Duygusal olduğumuz sürece, hele menfaat ve çıkar düşünerek, gerçekleri göremeyip ve söylemeyerek bir yere gelmemize imkan yok. Geçmişte de aynıydı bu... Böyle de devam ediyor. "Aman gerçekleri söylersem, aramız bozulur. İleride, olur ya, bir işim düşer. Sıkıntı olmasın" düşüncesi bizde vazgeçilemeyen bir hastalık... İşte bununla bir yere varamayız.
Mustafa Denizli, 39 yaşındaki kaleci Engin'den medet umarsa, takımında oynamayan Sergen ve Tugay'a sahip çıkarsa, Fatih Terim, "Rakiplerim yürüyor. Ben de kazaya kurban gitmeyeyim. İşi sağlama alayım" diye düşünürse, işte Türk futbolunun hali.

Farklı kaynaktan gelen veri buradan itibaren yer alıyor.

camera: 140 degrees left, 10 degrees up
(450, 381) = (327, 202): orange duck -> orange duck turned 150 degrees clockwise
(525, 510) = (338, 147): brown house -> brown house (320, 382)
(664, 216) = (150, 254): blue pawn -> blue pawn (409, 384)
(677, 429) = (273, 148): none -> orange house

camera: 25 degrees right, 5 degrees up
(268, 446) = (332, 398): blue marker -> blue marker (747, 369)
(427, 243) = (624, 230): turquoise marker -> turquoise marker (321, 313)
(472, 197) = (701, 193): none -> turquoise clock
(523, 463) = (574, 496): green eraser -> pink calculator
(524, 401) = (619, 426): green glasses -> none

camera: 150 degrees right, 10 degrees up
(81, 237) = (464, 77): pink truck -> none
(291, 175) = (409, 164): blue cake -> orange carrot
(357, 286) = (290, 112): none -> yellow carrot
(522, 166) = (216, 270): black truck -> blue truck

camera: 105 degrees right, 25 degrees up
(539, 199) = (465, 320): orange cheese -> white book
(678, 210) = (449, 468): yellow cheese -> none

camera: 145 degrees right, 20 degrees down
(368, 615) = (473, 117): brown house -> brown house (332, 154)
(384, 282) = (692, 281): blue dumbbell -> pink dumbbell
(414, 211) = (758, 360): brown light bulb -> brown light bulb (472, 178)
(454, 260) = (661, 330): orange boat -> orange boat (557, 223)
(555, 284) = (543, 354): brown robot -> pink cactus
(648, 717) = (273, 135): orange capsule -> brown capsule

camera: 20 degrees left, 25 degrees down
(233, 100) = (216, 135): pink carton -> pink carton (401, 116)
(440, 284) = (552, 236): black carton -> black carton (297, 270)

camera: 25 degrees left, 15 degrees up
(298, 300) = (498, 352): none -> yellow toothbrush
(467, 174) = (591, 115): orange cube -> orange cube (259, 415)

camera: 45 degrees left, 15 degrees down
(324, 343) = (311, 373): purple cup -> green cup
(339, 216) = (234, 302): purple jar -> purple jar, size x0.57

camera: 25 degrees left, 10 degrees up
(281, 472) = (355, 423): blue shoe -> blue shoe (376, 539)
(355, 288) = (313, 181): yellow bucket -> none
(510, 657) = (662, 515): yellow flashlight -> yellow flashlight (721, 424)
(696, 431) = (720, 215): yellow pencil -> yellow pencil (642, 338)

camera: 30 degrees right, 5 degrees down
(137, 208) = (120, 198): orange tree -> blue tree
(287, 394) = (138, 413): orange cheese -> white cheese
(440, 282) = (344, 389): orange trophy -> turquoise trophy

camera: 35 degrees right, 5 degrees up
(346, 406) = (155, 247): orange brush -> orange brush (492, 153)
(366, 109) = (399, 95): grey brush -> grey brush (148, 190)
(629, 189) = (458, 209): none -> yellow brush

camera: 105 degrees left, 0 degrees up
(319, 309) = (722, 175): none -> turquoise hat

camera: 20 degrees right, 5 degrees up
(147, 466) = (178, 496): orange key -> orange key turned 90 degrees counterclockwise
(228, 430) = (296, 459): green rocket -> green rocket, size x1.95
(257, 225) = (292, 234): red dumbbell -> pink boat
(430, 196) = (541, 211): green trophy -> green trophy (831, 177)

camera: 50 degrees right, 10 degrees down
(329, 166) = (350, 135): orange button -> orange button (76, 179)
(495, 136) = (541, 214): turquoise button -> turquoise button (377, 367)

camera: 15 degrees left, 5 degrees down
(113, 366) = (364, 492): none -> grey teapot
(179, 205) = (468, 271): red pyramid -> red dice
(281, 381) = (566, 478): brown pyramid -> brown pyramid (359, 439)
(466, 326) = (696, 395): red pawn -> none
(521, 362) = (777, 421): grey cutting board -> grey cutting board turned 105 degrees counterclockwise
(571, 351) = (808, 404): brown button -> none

Sarı-kırmızılı takımın rakipleri, kendileri yürüdükleri için G.Saray'ı koşuyor zannediyorlar. Bunu sağnak yağmurda çok delikli bir şemsiye ile gezmeye benzetiyorum. Delikleri kapatmaya çalışıyorlar, ama nasıl? Haftalık, aylık veya senelik yamalarla. Sağlam kapatmadıkları için de öbür tekini yamarken, yaptıkları patlamakta. Hele biraz da ufak fırtına çıktığı zaman şemsiye ters dönüp ıslak olan vücutları tekrar ıslanmakta. Bir de, neden döndü diye kızıp, sağa-sola saldırmayı adet haline getirmekteler.
G.Saray'ın şemsiyesi biraz daha az delikli. Metooroloji ile uyum sağladıkları için, pek fırtınalı havalarda dolaşmamaktalar. Yine diğerlerine nazaran şemsiyelerinde iyi malzeme kullanıp, delikler de az olduğundan daha az ıslanmaktalar. Eve gittiklerinde ıslanan yerlerini kurutmak kolay olduğu için fazla zorluk çekmemekteler.
Özetle; "Koyunun olmadığı yerde keçiye Abdurrahman Çelebi" diyoruz.